Daarnaast ontdekte Khattab dat vrouwelijke managers die weinig ‘mannelijkheid’ tentoon spreiden in hun leiderschapsstijl, juist als effectiever worden gezien wanneer ze vaker typisch vrouwelijk gedrag gaan vertonen.

Bestraffen of belonen?

Het vertonen van ‘vrouwelijk’ gedrag als vrouwelijke leidinggevende wordt dus soms bestraft en soms beloond. Khattab ontdekte dat beide verklaard kunnen worden uit hoe authentiek managers overkomen op hun teams. Medewerkers zien een vrouw die consistent een stijl hanteert -mannelijk of vrouwelijk- sneller als authentiek, bleek uit de resultaten.

Maar vrouwelijke leiders die zich afwisselend mannelijk en vrouwelijk gedragen brengen hun teams in verwarring, zegt Khattab.
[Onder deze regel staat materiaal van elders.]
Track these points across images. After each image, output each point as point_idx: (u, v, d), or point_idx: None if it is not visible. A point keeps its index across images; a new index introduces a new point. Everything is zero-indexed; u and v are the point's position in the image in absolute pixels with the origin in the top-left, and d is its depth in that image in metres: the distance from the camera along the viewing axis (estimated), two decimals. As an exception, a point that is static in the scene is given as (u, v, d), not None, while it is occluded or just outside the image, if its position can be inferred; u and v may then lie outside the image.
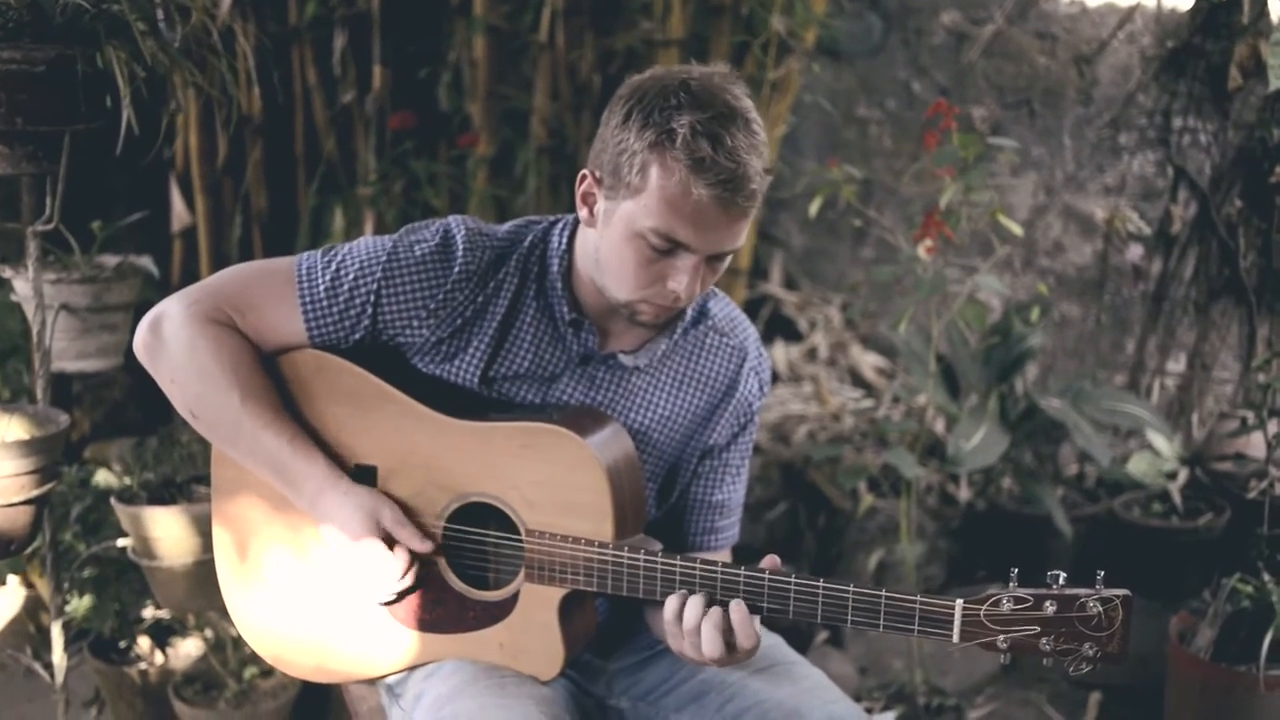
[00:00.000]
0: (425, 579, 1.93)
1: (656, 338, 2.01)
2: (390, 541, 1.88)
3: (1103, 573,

Van hen wordt gedacht dat ze zich alleen maar af en toe mannelijk gedragen omdat ze nu eenmaal in een leiderschapspositie zitten. Dat komt niet authentiek over en daarmee wordt hun effectiviteit ook lager ingeschat.

Of het één, óf het ander

Moeten vrouwen dan maar gewoon kiezen voor één leiderschapsstijl om zo effectiever over te komen? Volgens Khattab zou het juist eerlijker zijn vrouwen te beoordelen op hoe ze presteren binnen hun functie en niet meer op wat verwacht wordt op basis van hun geslacht.

Het onderzoek maakt volgens de Khattab duidelijk dat we voor vrouwen nog steeds duidelijker omlijnde beelden hebben over hoe ze een goede leider horen te zijn dan voor mannen. Door vrouwen te adviseren aan deze verwachtingen te blijven voldoen, houden organisaties dit soort patronen juist in stand. ‘En daar help je vrouwen met leidinggevende aspiraties niet verder mee’, besluit Khattab.